In a new and timely blog post, Lilian Weng summarizes some of the recent developments of the Transformer model. The article provides nice notation, historical review, and the latest improvements such as longer attention span (Transformer XL), reduced computation and memory consumption.



Model compression is an important area of research in NLP due to the nature and large size of pretrained language models. Ideally, as these models continue to produce state-of-the-art results across a wide variety of NLP tasks it becomes important to reduce their computational needs so as to make them feasible in production. Madison May recently published another excellent article summarizing a few methods used for model compression, particularly in NLP. Some of the main topics include pruning, graph optimizations, knowledge distillation, progressive module replacement, among others.

Education 🎓

Guest Lecture on Language Models by Alec Radford


If you are curious to know the theoretical aspect of methods used for learning language models such as CBOW, Word2Vec, ELMo, GPT, BERT, ELECTRA, T5, and GPT, then you might be interested in this great guest lecture by Alec Radford (researcher at OpenAI).
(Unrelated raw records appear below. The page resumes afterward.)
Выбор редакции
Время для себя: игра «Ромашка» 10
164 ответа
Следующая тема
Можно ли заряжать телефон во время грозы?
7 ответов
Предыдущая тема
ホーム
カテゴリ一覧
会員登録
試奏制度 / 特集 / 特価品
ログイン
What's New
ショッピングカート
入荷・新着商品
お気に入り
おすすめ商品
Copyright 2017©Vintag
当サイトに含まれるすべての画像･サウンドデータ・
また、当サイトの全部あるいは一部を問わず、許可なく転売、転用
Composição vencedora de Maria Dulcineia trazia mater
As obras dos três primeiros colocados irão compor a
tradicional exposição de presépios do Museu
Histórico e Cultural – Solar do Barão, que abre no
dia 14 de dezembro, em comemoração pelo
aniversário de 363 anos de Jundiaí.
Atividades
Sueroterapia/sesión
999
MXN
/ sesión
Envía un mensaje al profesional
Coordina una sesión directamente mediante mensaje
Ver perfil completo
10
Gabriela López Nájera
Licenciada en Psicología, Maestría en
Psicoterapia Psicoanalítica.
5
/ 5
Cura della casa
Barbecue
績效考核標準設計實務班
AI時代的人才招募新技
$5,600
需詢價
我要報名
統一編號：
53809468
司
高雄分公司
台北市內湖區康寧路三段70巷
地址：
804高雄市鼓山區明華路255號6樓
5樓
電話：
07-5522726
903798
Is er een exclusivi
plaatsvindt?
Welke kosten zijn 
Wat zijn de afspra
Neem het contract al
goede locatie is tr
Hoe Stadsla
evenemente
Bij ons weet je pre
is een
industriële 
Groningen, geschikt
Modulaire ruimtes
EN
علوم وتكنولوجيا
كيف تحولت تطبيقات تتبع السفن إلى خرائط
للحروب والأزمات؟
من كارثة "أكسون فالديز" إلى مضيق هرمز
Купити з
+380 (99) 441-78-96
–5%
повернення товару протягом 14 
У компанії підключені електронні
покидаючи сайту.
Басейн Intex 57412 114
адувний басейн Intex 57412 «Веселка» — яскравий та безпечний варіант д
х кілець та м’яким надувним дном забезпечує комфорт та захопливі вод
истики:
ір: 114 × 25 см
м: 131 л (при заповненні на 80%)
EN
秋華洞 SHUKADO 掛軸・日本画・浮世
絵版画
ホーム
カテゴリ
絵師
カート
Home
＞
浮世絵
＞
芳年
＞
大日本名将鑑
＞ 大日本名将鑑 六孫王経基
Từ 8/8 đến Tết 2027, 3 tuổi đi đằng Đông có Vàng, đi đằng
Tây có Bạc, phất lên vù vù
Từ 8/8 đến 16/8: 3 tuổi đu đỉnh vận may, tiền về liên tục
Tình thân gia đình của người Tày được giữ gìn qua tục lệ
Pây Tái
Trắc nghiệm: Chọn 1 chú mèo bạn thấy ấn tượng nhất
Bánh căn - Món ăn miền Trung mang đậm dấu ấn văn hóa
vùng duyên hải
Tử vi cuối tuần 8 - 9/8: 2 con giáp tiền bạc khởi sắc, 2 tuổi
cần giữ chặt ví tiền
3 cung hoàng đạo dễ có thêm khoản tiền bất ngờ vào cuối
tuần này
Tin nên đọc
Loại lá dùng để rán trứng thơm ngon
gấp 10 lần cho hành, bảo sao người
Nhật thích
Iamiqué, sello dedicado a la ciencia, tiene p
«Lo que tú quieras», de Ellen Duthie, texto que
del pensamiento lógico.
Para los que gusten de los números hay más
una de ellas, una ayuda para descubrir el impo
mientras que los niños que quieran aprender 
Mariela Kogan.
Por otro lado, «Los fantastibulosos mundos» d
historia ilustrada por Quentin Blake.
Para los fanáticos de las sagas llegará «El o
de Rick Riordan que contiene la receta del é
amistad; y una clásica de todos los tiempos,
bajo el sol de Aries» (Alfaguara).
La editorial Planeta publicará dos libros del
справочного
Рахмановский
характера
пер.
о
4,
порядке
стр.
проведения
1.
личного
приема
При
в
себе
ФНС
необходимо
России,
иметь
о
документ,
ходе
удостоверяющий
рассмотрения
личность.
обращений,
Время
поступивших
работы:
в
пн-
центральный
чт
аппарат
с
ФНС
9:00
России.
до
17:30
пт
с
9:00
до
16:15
This was delivered as part of the ongoing course taught by Pieter Abbeel on deep unsupervised learning techniques.



Python Numpy Tutorial (with Jupyter and Colab)


Stanford’s popular online course on Convolutional Neural Network for Visual Recognition now includes a link to a Google Colab notebook for its introductory guide to Numpy. It’s a very extensive walkthrough but it’s very nice for beginners.


New mobile neural network architectures


Interested in building neural network architectures for mobile and edge devices, then this comprehensive blog post may be for you. The article covers a range of neural network designs and includes speed performance tests.


Data-Driven Sentence Simplification: Survey and Benchmark


Sentence simplification aims to modify a sentence in order to make it easier to read and understand. This survey paper focuses on approaches that attempt to learn how to simplify using corpora of aligned original-simplified sentence pairs in English, which is the dominant paradigm nowadays. It also includes a benchmark of different approaches on common data sets so as to compare them and highlight their strengths and limitations.


Advanced Topics in Machine Learning


Yisong Yue published all lecture videos for the Data-Driven Algorithm Design course. It contains advanced topics in machine learning that range from Bayesian optimization to differentiable computation to imitation learning.


Noteworthy Mentions ⭐️

Get access to the previous issues of the NLP Newsletter here.


Harvard is currently offering a great selection of self-paced courses for free.


ARBML provides implementations of many Arabic NLP and ML projects providing real-time experience using many interfaces like web, command line and notebooks.


NLP Dashboard is a fun NLP web app to perform named entity recognition and statistical analysis of text and news stories. Built using spaCy, Flask, and Python.


If you haven’t checked it out, Connor Shorten maintains this really informative YouTube channel where he summarizes interesting and recent ML papers. He covers the important details of each work while providing excellent short and concise summaries. He also started a podcast with other great researchers and explainers in the field.


Here is a rich and impressive repository that provides best practices and recommendations (via notebooks and explanations) for many NLP scenarios such as text classification, entailment, text summarization, question answering, etc.